Hyper-V is Microsoft’s hardware virtualization technology, built into Windows Server and Windows. It lets you create, manage and run virtual machines on the same physical box, and it ships with the operating system, so there’s no separate hypervisor license to buy.

The key part of its design is that it’s a type-1 hypervisor, also called bare-metal. Instead of running as another app on top of Windows, Hyper-V sits directly on the hardware, and Windows itself runs as a partition above it. That gives Hyper-V its two defining traits: near-native performance and strong isolation between workloads. A compromised virtual machine has no direct path to the others or to the hardware.

Which operating systems it can run

As guests, Hyper-V supports many versions of Windows, Linux and FreeBSD. That makes it a fit both for consolidating Windows servers and for running mixed labs with Linux distributions. If you work with several systems at once, each one gets its own VM without dedicated hardware per test.

Windows Server vs Windows

There are two flavors of Hyper-V with different capabilities, and it’s worth keeping them apart.

On Windows Server, it’s built for enterprise deployments. This is where the serious virtualization features live: live migration to move running VMs without downtime, high availability through Failover Clustering with Cluster Shared Volumes, disaster recovery with Hyper-V Replica (an RPO as low as 30 seconds), and storage options ranging from local disks to Storage Spaces Direct or SAN arrays over iSCSI and Fibre Channel. Hyper-V is available as a server role across all editions of Windows Server 2025, and you can install it with the full Desktop Experience or as Server Core to cut down the attack surface.

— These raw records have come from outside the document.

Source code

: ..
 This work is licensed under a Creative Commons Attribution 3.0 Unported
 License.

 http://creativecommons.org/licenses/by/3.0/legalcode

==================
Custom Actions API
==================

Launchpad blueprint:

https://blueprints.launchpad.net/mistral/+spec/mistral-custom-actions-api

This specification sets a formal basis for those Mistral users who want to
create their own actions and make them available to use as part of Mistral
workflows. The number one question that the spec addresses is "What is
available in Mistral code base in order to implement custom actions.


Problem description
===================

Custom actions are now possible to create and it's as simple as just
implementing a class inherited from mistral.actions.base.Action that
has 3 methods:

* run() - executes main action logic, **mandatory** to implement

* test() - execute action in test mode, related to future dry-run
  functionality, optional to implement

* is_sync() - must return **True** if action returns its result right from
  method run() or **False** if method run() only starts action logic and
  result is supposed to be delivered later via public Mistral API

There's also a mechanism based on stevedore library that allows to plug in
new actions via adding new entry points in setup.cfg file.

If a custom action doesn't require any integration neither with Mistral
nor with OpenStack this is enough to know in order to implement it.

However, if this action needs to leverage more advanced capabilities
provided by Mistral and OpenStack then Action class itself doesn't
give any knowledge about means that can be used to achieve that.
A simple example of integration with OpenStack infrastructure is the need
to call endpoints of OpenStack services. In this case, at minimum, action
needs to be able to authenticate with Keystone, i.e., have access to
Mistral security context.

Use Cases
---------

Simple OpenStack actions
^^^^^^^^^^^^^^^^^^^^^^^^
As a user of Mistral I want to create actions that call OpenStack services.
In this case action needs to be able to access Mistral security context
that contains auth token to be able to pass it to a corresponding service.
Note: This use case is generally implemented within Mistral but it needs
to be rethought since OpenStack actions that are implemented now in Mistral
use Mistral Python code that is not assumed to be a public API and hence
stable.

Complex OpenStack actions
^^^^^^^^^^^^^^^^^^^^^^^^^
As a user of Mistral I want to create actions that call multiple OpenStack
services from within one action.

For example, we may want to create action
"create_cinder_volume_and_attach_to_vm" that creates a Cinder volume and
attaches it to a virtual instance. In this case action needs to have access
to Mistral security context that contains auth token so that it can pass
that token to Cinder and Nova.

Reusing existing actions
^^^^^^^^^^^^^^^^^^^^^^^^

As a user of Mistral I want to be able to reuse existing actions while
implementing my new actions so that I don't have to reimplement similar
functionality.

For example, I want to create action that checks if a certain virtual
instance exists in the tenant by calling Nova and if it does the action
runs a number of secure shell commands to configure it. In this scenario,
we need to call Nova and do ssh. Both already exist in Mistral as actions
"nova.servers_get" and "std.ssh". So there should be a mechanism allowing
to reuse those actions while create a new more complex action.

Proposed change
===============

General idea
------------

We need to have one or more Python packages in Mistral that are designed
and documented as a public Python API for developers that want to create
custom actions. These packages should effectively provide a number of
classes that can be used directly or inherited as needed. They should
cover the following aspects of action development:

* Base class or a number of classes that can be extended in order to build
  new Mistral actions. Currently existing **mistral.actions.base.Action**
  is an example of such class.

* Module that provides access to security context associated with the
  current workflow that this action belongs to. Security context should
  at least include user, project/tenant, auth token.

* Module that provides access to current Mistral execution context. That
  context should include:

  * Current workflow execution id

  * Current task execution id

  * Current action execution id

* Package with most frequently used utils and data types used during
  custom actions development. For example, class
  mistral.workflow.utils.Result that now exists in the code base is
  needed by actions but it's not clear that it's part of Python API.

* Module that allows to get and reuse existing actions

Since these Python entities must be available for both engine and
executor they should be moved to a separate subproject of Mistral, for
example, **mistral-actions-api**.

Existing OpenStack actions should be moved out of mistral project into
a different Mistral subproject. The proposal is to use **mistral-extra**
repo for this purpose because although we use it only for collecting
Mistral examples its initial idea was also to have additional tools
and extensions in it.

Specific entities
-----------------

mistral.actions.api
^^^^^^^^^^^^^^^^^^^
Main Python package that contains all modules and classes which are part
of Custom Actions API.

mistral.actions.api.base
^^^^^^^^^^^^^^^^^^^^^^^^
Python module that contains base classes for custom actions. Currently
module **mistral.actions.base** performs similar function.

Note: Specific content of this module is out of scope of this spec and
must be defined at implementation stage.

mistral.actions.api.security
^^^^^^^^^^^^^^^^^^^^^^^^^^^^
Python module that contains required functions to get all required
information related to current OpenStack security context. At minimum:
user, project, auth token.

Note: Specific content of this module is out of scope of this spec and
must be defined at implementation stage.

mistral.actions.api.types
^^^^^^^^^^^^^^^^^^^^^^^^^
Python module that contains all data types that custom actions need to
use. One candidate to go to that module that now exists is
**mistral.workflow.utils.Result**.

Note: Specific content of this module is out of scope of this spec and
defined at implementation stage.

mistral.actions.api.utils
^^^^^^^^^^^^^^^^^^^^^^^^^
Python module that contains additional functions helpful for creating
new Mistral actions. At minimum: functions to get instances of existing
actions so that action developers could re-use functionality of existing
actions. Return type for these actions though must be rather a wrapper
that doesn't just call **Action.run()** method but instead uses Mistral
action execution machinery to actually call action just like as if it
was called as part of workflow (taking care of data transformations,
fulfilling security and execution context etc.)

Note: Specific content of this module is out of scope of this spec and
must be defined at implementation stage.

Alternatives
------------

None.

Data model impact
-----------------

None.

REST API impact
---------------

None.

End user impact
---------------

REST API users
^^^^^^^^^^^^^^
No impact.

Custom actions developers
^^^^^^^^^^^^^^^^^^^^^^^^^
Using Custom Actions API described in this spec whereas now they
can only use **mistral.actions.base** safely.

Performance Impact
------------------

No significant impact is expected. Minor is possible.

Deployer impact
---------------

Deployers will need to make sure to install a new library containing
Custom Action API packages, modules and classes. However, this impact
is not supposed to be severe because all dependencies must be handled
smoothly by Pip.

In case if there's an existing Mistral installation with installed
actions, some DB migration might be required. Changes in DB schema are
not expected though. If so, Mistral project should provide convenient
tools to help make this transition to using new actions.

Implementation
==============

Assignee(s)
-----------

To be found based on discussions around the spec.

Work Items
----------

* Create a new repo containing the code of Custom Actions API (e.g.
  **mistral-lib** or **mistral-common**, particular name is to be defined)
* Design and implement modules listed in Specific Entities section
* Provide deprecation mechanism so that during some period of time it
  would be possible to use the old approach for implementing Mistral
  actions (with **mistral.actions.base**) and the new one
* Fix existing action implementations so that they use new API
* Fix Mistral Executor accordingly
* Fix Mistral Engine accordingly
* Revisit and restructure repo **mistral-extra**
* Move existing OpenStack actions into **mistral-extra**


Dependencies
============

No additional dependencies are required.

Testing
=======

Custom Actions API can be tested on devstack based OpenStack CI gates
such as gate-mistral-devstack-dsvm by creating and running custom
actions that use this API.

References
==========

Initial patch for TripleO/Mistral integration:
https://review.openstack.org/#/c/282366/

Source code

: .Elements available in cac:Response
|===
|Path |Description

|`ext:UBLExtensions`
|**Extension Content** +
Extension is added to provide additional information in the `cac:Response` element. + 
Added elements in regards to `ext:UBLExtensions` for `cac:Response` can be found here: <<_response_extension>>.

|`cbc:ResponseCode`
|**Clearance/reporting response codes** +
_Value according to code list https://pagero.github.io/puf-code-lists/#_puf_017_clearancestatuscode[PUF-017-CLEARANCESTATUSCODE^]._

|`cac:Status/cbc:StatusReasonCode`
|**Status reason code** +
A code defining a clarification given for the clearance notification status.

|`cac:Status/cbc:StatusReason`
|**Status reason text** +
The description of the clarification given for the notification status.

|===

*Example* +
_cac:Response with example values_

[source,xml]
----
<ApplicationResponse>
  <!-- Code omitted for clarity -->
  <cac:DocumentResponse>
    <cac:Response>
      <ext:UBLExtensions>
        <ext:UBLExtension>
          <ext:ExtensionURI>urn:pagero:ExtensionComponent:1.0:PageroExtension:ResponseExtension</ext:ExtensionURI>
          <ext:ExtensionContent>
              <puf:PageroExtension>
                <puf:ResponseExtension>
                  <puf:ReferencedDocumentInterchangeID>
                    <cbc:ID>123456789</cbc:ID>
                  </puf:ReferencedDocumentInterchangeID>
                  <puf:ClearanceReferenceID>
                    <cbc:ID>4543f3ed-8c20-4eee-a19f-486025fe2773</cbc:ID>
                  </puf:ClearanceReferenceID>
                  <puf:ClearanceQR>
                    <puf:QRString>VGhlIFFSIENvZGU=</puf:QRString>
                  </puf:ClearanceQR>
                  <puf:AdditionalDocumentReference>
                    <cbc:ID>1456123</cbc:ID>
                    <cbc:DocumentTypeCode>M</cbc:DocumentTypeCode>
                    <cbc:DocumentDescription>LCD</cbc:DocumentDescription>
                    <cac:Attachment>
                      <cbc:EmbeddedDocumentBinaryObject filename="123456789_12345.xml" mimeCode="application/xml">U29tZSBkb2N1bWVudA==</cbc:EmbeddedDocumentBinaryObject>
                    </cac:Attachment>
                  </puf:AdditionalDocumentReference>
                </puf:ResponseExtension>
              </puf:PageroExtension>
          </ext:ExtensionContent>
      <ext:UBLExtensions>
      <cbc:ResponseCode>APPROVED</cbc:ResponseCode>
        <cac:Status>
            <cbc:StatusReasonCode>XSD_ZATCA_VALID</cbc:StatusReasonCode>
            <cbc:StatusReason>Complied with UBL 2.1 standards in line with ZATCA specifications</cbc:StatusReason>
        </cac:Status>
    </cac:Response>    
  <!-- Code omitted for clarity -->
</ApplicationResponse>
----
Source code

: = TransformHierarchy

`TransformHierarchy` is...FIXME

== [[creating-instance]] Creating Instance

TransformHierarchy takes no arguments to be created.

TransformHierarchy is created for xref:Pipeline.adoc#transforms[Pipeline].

On Windows 11, it’s a lightweight option included in the Pro, Enterprise and Education editions. Here the goal is development and testing: spin up an isolated environment, try a patch before it touches production, or keep a copy of the real configuration. Windows 11 adds Quick Create to set up machines in a few clicks.

Who it’s for and how it fits

If you run Windows infrastructure, Hyper-V is the natural way to get more out of your hardware: more machines per server, less datacenter space, lower power draw. For developers and IT staff, the value is being able to build test environments that mirror production and roll them back with checkpoints when something breaks.

In a wider virtualization setup, Hyper-V plays the same role that KVM, Proxmox VE or XCP-ng cover in the Linux world, but anchored to the Microsoft stack: it integrates with Active Directory without extra configuration, with Windows Admin Center, with System Center Virtual Machine Manager, and with Azure for hybrid scenarios. It’s also the foundation of Azure Local. If your fleet is mostly Windows, that integration saves you work; if you run Linux hosts, you may want to compare it with alternatives such as XCP-ng.

Getting started

To use it you enable the role (on Windows Server) or the Windows feature (on the supported Windows 11 editions). From there, Hyper-V Manager handles day-to-day graphical management, and the Hyper-V module for PowerShell lets you automate the rest.